21/12/2017 11h:22 CET | Actualisé 21/12/2017 11h:22 CET

L'encadrement juridique freine le développement digital

Cecilie_Arcurs via Getty Images
Cropped shot of computer programmers working on new code

Pourquoi le gouvernement algérien demeure incapable de gérer l’évolution technologique des télécommunications au niveau juridique ? C’est une question qui reste sans réponse et qui nécessite aujourd’hui d’être posée à un niveau supérieur pour libérer le pays des obstacles juridiques qui freinent le développement du digital.

Il faut rappeler qu’il a été confié au Ministère de la Poste et des Technologies de l’Information et de la Communication et du Numérique (MPTICN) la mission de réviser la loi sur les télécommunications. Ce département a élaboré un projet de loi dont l’adoption définitive risque encore une fois d’être repoussée aux calendes grecques faute de non implication d’une consultation publique expertisée dans l’élaboration du projet.

Dans le secteur des télécommunications, le gouvernement est condamné à migrer de l’état défensif à l’état offensif pour réussir à faire face aux développements techniques et économiques que connaît le marché dynamique des télécommunications.
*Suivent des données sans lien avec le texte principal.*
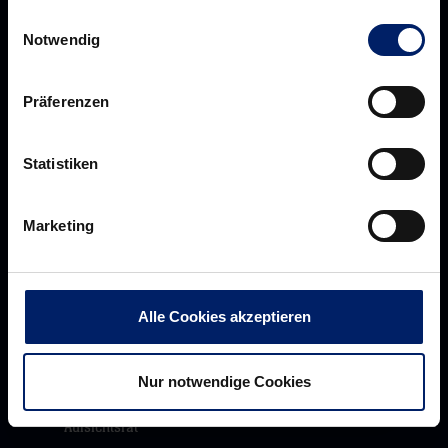
Einwilligungsauswahl
Notwendig
Präferenzen
Statistiken
Rhein-Neckar Löwen GmbH
Marketing
Über uns
Über
Alle Cookies akzeptieren
Werte der Löwen
uns
Navigation
Historie
Nur notwendige Cookies
öffnen,
Jobs
dann
Aufsichtsrat
klicken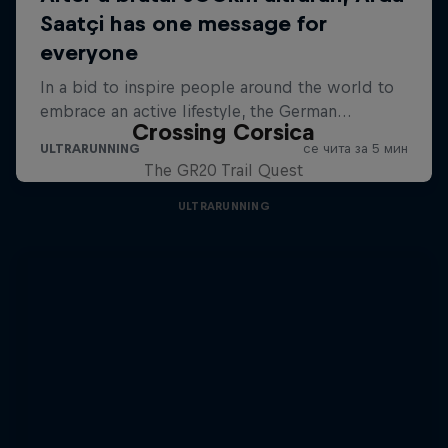
Crossing Corsica
The GR20 Trail Quest
ULTRARUNNING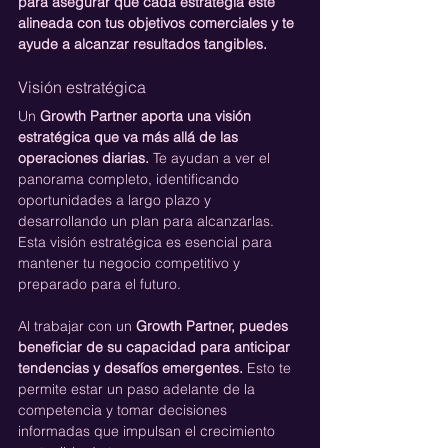
para asegurar que cada estrategia esté 
alineada con tus objetivos comerciales y te 
ayude a alcanzar resultados tangibles.
Visión estratégica
Un 
Growth Partner aporta una visión 
estratégica que va más allá de las 
operaciones diarias. 
Te ayudan a ver el 
panorama completo, identificando 
oportunidades a largo plazo y 
desarrollando un plan para alcanzarlas. 
Esta visión estratégica es esencial para 
mantener tu negocio competitivo y 
preparado para el futuro.
Al trabajar con un 
Growth Partner, puedes 
beneficiar de su capacidad para anticipar 
tendencias y desafíos emergentes.
 Esto te 
permite estar un paso adelante de la 
competencia y tomar decisiones 
informadas que impulsan el crecimiento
Tout projet de loi des télécommunications doit porter une ambition numérique pour le pays et ne doit aucunement reposer sur une approche défensive, la même qui a été à l’origine du retard enregistré dans le lancement de la 3G.

Une fois pour toutes, l’avenir du développement économique et social de l’Algérie passe inévitablement par le numérique. Le pays doit se préparer à l’avenir et aux conséquences des enjeux technologiques des réseaux du future, comme la révolution de l’Internet des objets et celle de l’intelligence artificielle. La réglementation de l’usage des réseaux des télécommunications de la nouvelle génération doit être éloignée de toute forme de conservatisme pour devenir un véritable moteur de croissance. Ainsi, les fournisseurs des services de télécommunications seront libérés de la dépendance administrative inutile, et l’utilisation, par les opérateurs mobiles, des canaux des fréquences, sera assouplie.

Mieux, toute réforme juridique du secteur des télécommunications mobiles doit changer le modèle de régulation de l’ARPT. Nous devons choisir un modèle où, en zone urbaine, chaque opérateur aura son réseau radio et, en zone rurale, les réseaux radio doivent être mutualisés.

Le gouvernement et le législateur doivent mettre le pays dans la position de celui qui veut relever les défis et non pas de celui qui se replie par crainte des changements autour de lui.